Rayuan Hong Kong Overseas Fund surged by 23% in September, focusing on telecommunications, consumer discretionary, e-commerce, and energy sectors
The Ruiyuan China Stock Fund saw a 23.1% increase in net value in September, with a year-to-date return of 46.25%, outperforming similar overseas funds. The fund focuses on sectors such as telecommunications, optional consumption, e-commerce, and energy, with the top five major holdings including JD.com, NetEase, Ctrip, Bosideng, and Tencent. The fund manager pointed out that market sentiment has significantly improved due to the Fed rate cut and domestic policy stimulus, believing that the current market is suitable for long-term investor allocation
Amid the surge in mainland funds, how are overseas Chinese funds performing?
The answer is here.
According to channel sources, the overseas subsidiary of Rayliant Fund's product, Rayliant China Equity Fund, saw a 23.1% increase in net asset value in September. At the same time, the fund's year-to-date return has climbed to 46.25%, leading among similar overseas funds.
The Rayliant China Equity Fund is managed by Rayliant Fund (Hong Kong) Company, which was established with investment from Rayliant Fund founded by Chen Guangming.
Relevant information shows that the top five major holdings of the Rayliant China Equity Fund are JD.com, TAL Education, Ctrip, Bosideng, and Tencent, covering popular sectors such as e-commerce, education, down apparel, internet communication services, and e-commerce travel.
The fund's key industry allocations include consumer discretionary, communication services, and energy.

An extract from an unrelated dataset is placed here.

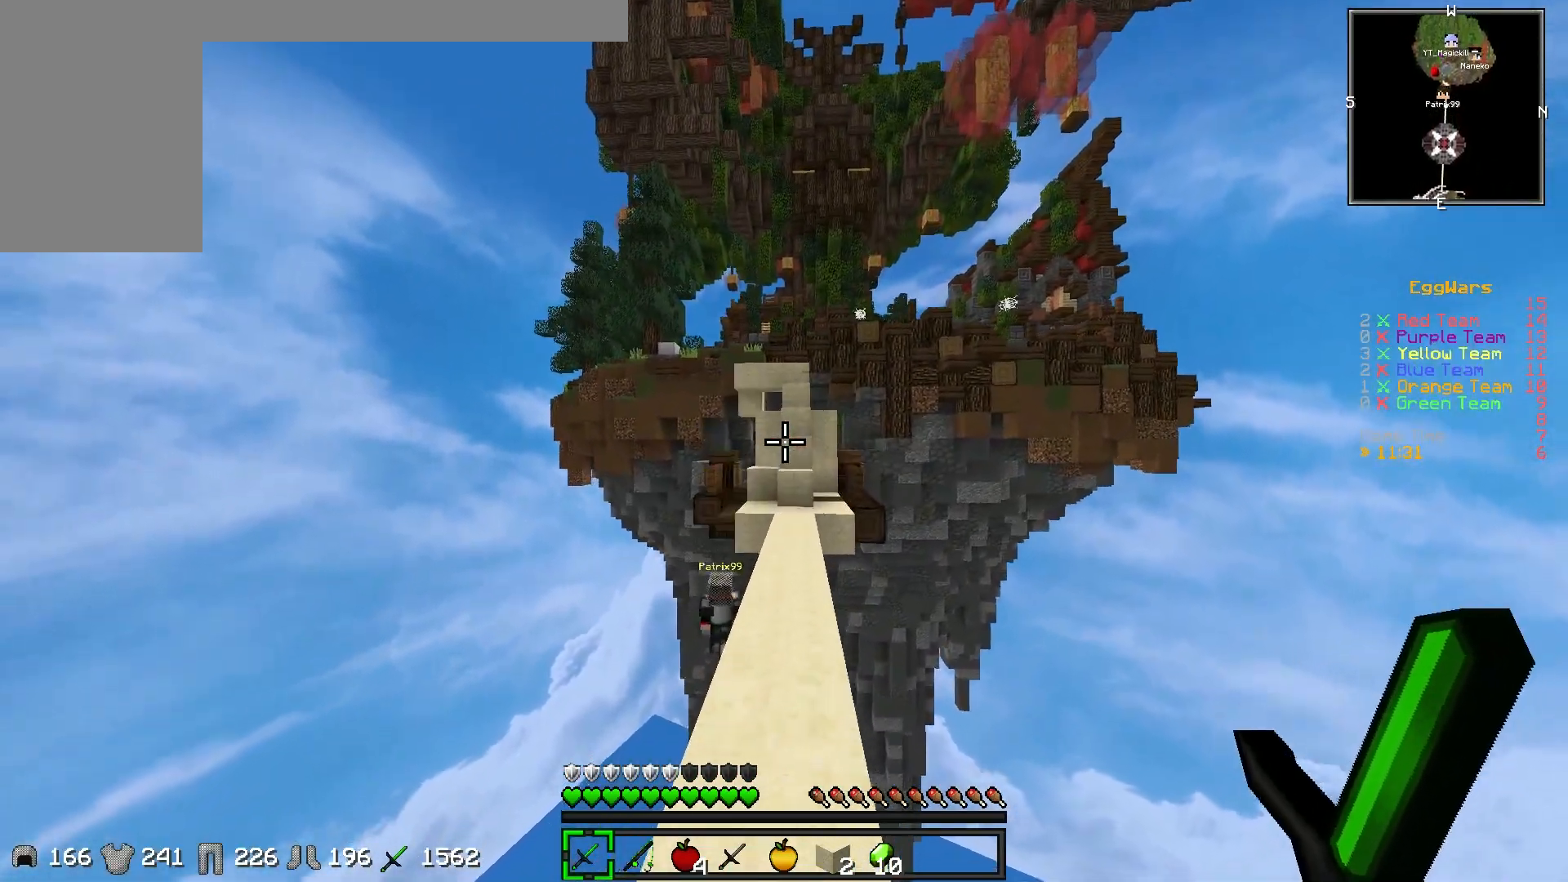
{"keys": ["w"], "events": []}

The monthly report also indicates that the fund manager believes that the mid-September saw a sharp rebound in the Greater China market, with a noticeable boost in market sentiment.
On one hand, on September 18, the Fed cut interest rates by 50 basis points beyond market expectations, officially starting a new round of rate cuts. Overseas rate cuts are beneficial for improving global market liquidity, especially for emerging markets, with the possibility of foreign capital inflows. On the other hand, on September 24, multiple heavyweight policies were introduced domestically, including reserve requirement ratio cuts, interest rate cuts, reductions in existing home loan rates, and the creation of new monetary tools to support stock market development, initiating a new round of policy stimulus cycle.
The fund manager also believes that Chinese assets have experienced nearly 4 years of decline, with valuation offering cost-effectiveness. Currently, the market remains in a favorable investment allocation range for long-term investors.